Avez-vous finalement trouvé le club qu’il vous faut pour montrer
l’étendue de votre talent ?
Adel Taarabt : C’est clair,
il n’y a pas de comparaison entre là ou j’ai été et là où je suis actuellement.
L’AC Milan est un grand club où je me suis bien adapté. Toutes les conditions
sont réunies au Milan pour me permettre de donner le meilleur de moi-même. C’est
vrai que j’ai réussi des débuts prometteurs, mais il faut confirmer.
Est-ce Adel Taarabt qui a changé ou l’environnement dans lequel il
évolue qui a contribué à votre prestation de haut niveau avec le club lombard ?
Les deux. J’ai la chance d’être dans un grand club professionnel.
Une équipe qui met tout en œuvre pour que les joueurs se concentrent uniquement
sur le terrain. Quand vous évoluez dans un cadre pareil, ça vous incite à vous
transcender. Je suis épanoui à Milan et ça se voit sur le terrain. Je suis
content de rejoindre ce grand club. J’espère y rester le plus longtemps
possible.
Vu votre rendement actuel, n’avez-vous pas le sentiment d’avoir
gaspillé quatre années de votre carrière?
Quatre années, c’est beaucoup. Je dirais plutôt que j’ai gaspillé
deux ou trois années de ma carrière en restant aux Queens Park Rangers. Une
période pendant laquelle je n’ai pas beaucoup évolué.

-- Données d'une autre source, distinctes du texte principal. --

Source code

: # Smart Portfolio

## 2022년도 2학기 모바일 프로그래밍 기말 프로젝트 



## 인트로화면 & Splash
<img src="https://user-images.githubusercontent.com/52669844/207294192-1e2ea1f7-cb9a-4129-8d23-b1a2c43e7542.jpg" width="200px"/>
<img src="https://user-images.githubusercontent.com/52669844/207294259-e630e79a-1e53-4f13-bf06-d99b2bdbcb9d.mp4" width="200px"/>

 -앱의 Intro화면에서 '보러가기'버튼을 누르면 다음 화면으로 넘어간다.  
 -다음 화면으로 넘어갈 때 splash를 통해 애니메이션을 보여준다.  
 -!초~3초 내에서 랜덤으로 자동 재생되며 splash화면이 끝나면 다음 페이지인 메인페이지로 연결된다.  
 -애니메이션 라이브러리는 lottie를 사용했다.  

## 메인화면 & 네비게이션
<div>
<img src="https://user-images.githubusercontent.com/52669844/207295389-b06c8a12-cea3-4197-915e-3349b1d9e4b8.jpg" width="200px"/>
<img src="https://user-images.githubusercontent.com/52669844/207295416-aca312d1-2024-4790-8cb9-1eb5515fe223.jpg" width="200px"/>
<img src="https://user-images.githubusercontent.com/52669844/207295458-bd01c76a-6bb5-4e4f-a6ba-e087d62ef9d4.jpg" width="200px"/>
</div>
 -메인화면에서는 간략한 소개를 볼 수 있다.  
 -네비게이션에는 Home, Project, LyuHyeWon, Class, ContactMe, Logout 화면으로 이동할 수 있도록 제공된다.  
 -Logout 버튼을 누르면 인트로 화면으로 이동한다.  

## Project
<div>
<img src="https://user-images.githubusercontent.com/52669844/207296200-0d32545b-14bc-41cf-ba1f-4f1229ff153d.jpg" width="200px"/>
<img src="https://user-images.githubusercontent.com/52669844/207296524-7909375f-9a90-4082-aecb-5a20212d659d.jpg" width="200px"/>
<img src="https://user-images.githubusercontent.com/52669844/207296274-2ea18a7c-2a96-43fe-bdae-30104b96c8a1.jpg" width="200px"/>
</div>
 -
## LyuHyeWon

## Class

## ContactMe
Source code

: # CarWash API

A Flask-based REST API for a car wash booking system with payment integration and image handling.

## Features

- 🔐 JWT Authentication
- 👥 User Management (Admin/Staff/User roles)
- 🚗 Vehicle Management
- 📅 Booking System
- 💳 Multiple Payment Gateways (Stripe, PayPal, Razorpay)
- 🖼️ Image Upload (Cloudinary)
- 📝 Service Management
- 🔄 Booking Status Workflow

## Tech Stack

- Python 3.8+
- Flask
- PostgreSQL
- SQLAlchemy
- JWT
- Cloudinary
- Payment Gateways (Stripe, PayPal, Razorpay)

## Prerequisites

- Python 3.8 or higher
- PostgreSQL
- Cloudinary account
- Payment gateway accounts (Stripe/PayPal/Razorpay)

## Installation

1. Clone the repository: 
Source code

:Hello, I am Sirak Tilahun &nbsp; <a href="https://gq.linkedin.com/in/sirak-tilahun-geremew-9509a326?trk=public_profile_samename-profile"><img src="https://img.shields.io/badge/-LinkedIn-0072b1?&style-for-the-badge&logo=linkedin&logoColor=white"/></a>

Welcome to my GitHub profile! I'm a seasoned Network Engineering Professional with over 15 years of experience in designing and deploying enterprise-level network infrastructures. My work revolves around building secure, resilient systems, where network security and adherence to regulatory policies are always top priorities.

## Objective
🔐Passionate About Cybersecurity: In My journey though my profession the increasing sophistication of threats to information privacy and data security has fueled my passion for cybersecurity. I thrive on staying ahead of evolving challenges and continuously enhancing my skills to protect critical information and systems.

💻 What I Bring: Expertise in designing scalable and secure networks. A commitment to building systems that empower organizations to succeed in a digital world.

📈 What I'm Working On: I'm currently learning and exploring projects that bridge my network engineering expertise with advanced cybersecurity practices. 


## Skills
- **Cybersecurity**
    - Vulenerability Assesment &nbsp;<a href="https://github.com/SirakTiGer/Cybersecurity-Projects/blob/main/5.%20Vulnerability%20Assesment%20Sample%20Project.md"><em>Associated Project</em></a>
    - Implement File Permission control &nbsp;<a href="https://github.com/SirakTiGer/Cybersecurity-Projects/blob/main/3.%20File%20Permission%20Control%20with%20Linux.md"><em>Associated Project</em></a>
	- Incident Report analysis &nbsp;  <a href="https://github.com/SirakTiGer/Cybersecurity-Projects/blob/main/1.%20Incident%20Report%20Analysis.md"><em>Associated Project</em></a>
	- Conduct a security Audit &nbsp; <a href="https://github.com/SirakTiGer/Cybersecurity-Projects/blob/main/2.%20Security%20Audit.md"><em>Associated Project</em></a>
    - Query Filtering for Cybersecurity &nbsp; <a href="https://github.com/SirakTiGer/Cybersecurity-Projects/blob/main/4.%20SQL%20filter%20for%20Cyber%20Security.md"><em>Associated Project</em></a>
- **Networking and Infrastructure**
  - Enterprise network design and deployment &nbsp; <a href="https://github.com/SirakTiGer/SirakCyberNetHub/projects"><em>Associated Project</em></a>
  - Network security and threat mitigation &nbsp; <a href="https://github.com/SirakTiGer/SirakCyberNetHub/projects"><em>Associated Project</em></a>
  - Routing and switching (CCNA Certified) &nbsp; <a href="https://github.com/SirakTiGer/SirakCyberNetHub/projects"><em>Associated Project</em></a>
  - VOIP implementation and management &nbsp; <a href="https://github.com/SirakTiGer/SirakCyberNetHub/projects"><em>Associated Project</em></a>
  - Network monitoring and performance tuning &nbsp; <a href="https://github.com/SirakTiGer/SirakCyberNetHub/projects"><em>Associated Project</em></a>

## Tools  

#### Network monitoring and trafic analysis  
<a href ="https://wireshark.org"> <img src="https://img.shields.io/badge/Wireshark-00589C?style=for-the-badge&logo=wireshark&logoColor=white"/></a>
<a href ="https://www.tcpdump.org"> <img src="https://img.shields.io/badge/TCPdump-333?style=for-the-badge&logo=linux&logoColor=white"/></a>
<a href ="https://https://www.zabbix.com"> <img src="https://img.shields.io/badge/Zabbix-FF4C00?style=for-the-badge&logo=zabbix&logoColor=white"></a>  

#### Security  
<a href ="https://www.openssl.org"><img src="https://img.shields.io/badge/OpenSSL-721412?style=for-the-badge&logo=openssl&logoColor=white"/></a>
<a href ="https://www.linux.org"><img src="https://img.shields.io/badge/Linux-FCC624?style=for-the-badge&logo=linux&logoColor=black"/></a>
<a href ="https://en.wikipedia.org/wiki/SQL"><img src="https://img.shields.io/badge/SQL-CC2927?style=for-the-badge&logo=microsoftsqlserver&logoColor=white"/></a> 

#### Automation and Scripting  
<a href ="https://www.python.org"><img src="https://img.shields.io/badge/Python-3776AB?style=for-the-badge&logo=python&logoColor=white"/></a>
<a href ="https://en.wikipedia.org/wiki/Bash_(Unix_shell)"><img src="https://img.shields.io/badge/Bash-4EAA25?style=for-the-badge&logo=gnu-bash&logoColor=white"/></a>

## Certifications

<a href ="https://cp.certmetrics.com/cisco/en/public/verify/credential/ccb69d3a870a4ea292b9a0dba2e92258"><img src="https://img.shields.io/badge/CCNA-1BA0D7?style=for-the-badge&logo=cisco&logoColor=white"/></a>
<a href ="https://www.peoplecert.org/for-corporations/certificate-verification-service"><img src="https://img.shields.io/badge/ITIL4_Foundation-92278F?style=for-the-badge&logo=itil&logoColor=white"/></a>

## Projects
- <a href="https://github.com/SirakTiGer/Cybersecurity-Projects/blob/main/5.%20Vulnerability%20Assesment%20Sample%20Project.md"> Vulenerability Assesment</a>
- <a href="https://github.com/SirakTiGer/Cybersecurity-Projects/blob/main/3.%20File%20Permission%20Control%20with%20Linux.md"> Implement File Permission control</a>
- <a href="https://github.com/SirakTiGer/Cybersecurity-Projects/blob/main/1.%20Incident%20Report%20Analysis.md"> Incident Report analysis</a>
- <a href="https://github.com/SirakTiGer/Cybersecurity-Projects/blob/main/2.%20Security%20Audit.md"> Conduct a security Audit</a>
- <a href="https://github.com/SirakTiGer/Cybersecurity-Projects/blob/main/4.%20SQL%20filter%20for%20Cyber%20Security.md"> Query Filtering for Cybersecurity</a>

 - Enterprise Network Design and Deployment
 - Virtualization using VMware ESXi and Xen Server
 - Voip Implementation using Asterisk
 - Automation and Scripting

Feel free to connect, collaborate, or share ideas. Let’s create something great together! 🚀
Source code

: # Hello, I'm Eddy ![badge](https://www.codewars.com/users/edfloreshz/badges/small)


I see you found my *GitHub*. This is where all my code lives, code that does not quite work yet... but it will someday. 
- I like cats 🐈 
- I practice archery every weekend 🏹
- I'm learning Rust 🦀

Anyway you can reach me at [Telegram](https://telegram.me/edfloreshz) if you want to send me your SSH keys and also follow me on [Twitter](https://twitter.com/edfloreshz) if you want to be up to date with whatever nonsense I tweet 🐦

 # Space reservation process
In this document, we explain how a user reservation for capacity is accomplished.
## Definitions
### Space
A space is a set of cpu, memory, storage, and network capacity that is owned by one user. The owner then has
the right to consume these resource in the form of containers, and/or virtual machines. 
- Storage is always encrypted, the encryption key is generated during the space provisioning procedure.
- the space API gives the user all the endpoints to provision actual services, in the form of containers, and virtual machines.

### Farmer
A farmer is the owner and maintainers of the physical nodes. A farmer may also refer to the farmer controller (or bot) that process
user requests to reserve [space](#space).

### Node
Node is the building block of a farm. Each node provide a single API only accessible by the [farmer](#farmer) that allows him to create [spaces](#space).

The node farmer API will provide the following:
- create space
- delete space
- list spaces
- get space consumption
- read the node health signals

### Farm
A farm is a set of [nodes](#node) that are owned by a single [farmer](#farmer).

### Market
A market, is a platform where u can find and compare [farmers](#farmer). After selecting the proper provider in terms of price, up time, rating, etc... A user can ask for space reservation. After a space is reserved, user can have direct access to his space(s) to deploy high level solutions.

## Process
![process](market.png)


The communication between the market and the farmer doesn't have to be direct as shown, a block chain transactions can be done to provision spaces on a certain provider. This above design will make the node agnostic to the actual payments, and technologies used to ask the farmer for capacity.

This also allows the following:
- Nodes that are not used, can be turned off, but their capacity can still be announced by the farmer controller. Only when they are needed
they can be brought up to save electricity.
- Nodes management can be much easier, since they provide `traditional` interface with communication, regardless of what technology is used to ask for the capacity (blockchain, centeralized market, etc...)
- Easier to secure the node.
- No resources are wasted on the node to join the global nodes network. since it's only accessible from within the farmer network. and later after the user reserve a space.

Les gens m’ont jugé sur mon comportement en dehors du terrain. Et
généralement, on m’a fait des procès injustement. Je ne dis pas que je n’ai pas
déconné, mais c’était un peu exagéré. Maintenant, j’espère qu’on me jugera sur
mon rendement sur le terrain.
Qu’est-ce que ça vous fait d’évoluer à côté de grands noms comme Ricardo
Kaka, Robinho, Balotelli…?
Ça change forcément. Quand vous regardez un joueur comme Ricardo
Kaka, c’est la classe. Un ballon d’or. C’est un joueur professionnel très
sérieux. Quand vous jouez à côté de ce genre de footballeur, ça vous donne
envie de travailler dur. En côtoyant des professionnels de cette trempe, vous
apprenez et vous évoluez.
Que vous inspire aujourd’hui la situation de l’équipe nationale qui
est toujours sans sélectionneur, à seulement dix mois de la Coupe d’Afrique des
nations 2015 prévue au Maroc ? Avons-nous une chance ?
Ça fait mal de voir l’équipe nationale aussi bas. Mais c’est à
nous, les joueurs, de changer cette situation.
On a la chance d’organiser la CAN au Maroc. Je pense qu’avec le
soutien de nos supporters, on a une belle carte à jouer, même si on accuse du
retard au niveau de la préparation. Je pense qu’on pourra aller loin lors de la
CAN à condition que cette situation ne dure pas éternellement.
Que pensez-vous du clash entre Benatia et Benabicha ?
On a besoin de tous les joueurs en équipe nationale. Et Mehdi est
un grand joueur.
C’est l’un des meilleurs défenseurs en Italie. Il faut l’aider et
non pas essayer de lui créer des problèmes avec l’équipe nationale. On a besoin
des meilleurs joueurs en équipe nationale et Mehdi en fait partie.
Quel est le profil d’entraîneur qu’il faut pour l’équipe nationale
en cette période de reconstruction ?
Je ne sais pas. Moi je ne suis qu’un joueur. Mon travail consiste à
être performant sur le terrain. Aujourd’hui, on a Hassan Benabicha qui nous
entraîne pour un match. Il faut tout donner pour ce match amical qu’il faut
gagner pour faire le plein de confiance. Mon rôle se limite au terrain, c’est
aux gens qui travaillent à la fédération de trouver un entraîneur.